[Human keypoint data]
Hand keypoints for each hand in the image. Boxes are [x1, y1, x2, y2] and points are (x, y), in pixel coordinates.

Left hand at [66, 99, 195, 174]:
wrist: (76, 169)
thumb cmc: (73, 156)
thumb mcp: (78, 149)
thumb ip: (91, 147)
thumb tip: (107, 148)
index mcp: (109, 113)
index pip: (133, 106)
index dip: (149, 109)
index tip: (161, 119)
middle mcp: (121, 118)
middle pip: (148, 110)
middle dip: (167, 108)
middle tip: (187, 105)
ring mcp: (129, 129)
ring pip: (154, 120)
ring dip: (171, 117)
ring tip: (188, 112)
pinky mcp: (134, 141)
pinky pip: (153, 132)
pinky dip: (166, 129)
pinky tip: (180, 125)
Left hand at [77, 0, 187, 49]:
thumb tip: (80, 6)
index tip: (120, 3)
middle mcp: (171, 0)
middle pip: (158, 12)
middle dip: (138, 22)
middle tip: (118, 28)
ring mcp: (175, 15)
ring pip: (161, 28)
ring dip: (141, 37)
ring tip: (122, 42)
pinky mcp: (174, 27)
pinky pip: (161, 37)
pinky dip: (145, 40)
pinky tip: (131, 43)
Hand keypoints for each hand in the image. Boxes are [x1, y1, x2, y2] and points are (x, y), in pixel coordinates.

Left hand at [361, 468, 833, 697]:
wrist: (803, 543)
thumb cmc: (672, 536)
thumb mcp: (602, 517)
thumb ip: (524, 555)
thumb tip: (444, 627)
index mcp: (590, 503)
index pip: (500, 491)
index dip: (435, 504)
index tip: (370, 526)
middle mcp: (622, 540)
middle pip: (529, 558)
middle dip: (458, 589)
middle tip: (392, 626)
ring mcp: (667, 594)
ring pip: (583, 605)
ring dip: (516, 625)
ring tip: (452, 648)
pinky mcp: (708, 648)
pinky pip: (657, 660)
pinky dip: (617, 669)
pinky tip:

**What is needed**
The expected response consists solely of the lines from the one with "index pip: (500, 491)" through the end of the records, repeated exactly.

**Completed exercise**
index pip: (500, 491)
index dip: (435, 504)
index tip: (370, 526)
middle mcp: (622, 540)
middle pip: (529, 558)
middle dip: (458, 589)
middle tip: (392, 626)
ring mcp: (667, 594)
ring pip: (583, 605)
ring dip: (516, 625)
ring tip: (452, 648)
pinky mcp: (708, 648)
pinky pip: (657, 660)
pinky dip: (617, 669)
pinky tip:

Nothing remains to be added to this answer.